Devoted fans of Haruki Murakami already know of his love of music. His novels are full of songs and references, and his characters live in a world influenced by music – they frequent record stores buying Beethoven and Miles Davis records, whistle a Rossini melody while making tea, or have Bob Dylan’s “Positively Fourth Street” playing in the background. They notice what song might be playing when they walk into a room and reflect on it, letting memory wash over them.
Murakami’s titles can be direct references to music too, such as his most recent novel, “Colorless Tsukuru Tazaki and His Years of Pilgrimage,” or “Norwegian Wood” (the first taken from a suite of Franz Liszt, and the second, of course, from the Beatles). And his many readers also engage with the pieces they might come across in one of his books – when the novel “1Q84” was released, Leoš Janáček’s “Sinfonietta,” which shows up prominently in the book’s narrative, sold as many copies in one week as it had in the previous 20 years. It’s amazing to me to think of people reading a book and rushing out to find a recording of a fairly obscure Czech composer! This is the influence of Murakami, both in Japan and worldwide.
In “Absolutely on Music” Murakami goes directly to the heart of music by jotting down his conversations with the great Japanese conductor Seiji Ozawa. The result is an absolute gem. Here are two masters of their craft sitting, listening to records and sharing their passion of music.

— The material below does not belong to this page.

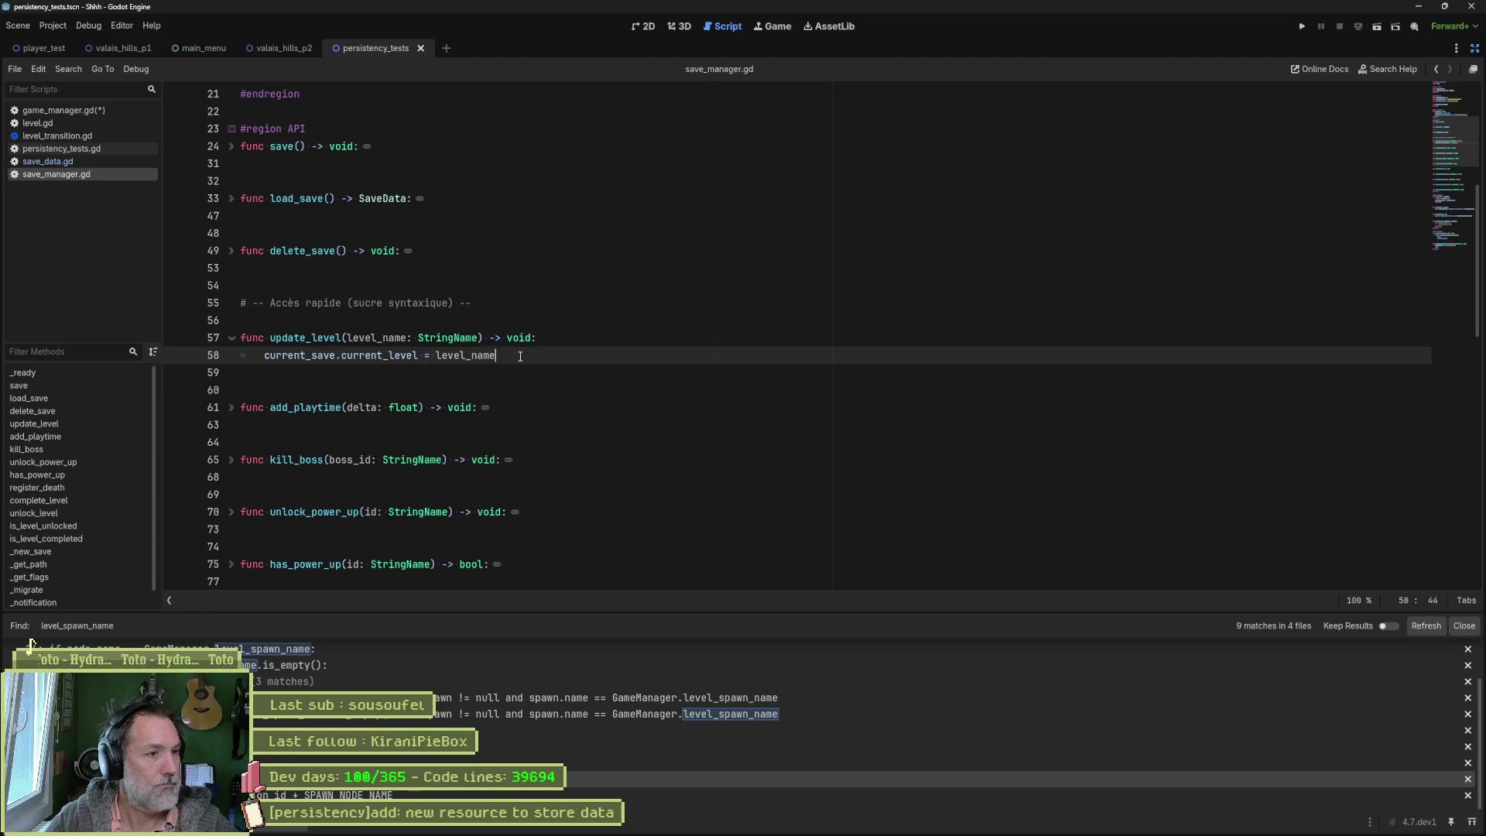
key("Return")
key("Return")
key("BackSpace")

There are wonderful passages when Murakami lets his skill as a writer come through. He describes a moment as Mitsuko Uchida performs Beethoven’s 3rd Piano Concerto: “Beautiful piano solo unfolds, like an ink painting in space. A string of notes, perfectly formed and brimming with courage, each note thinking for itself.” Murakami compares the act of writing with the creation of music, at how important rhythm is, and propelling the reader forward, as a well-performed piece of music does.

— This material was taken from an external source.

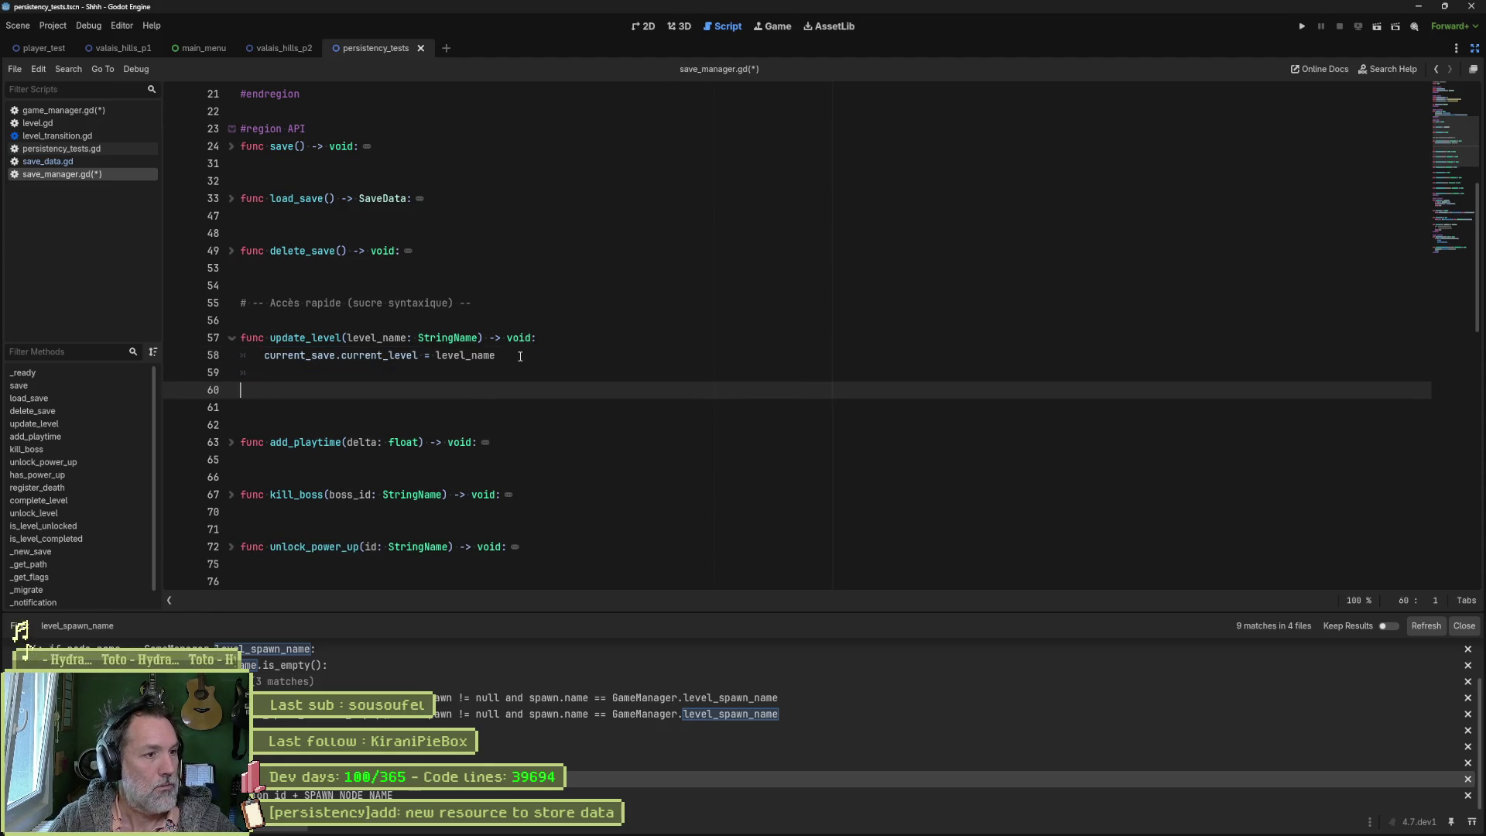
key("Return")
type("func current_")
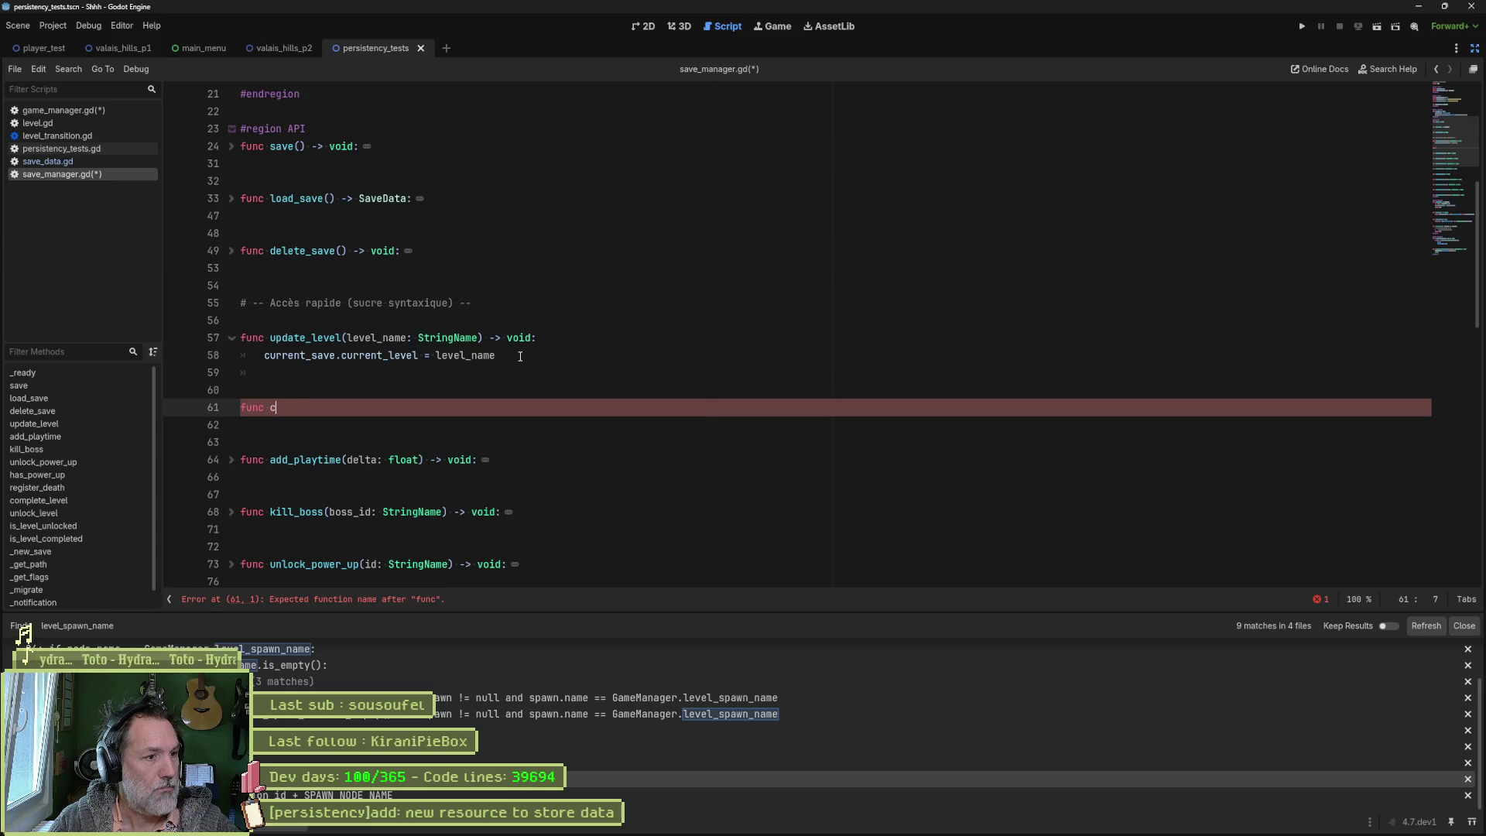
type("level() -")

We also get to see how deeply-rooted music is to Ozawa. It sounds as though he speaks as he conducts. Murakami writes that “he gesticulates grandly, and many of his thoughts emerge in the form of songs. … Music was the indispensable fuel that kept (Ozawa) moving through life.”
The real wonder of the book is hearing Ozawa talk about his career. He describes mastering his conducting technique under Herbert von Karajan in Berlin and Leonard Bernstein in New York, and of learning how to bring out long phrases in music, and to incite the orchestra to feel the direction of the music. He tells of subways rattling under Carnegie Hall in the 1960s as Bernstein became obsessed with Mahler’s symphonies and his introduction to La Scala when he conducted Pavarotti in Tosca. As he received the ritual booing from Milan’s critical audience, he describes how the musicians were all behind him, and they would “boo” right back at the audience. And we see the deep emotion Ozawa gets from simply reading a score.
“Absolutely on Music” is a wonderful read for anyone who is mesmerized by music or who has heard a beautiful Ravel or Brahms piece coming through the trees in Aspen this summer and wondered how the conductor and musicians can work in harmony to create such an incredible, unified sound. There is a passage in the book I can relate to that describes a small Swiss mountain town, with Ozawa conducting, and the warm applause that comes from the audience at the end of rehearsal, and how music has become an intimate part of the town. I think Ozawa and Murakami would like summers here in Aspen as well.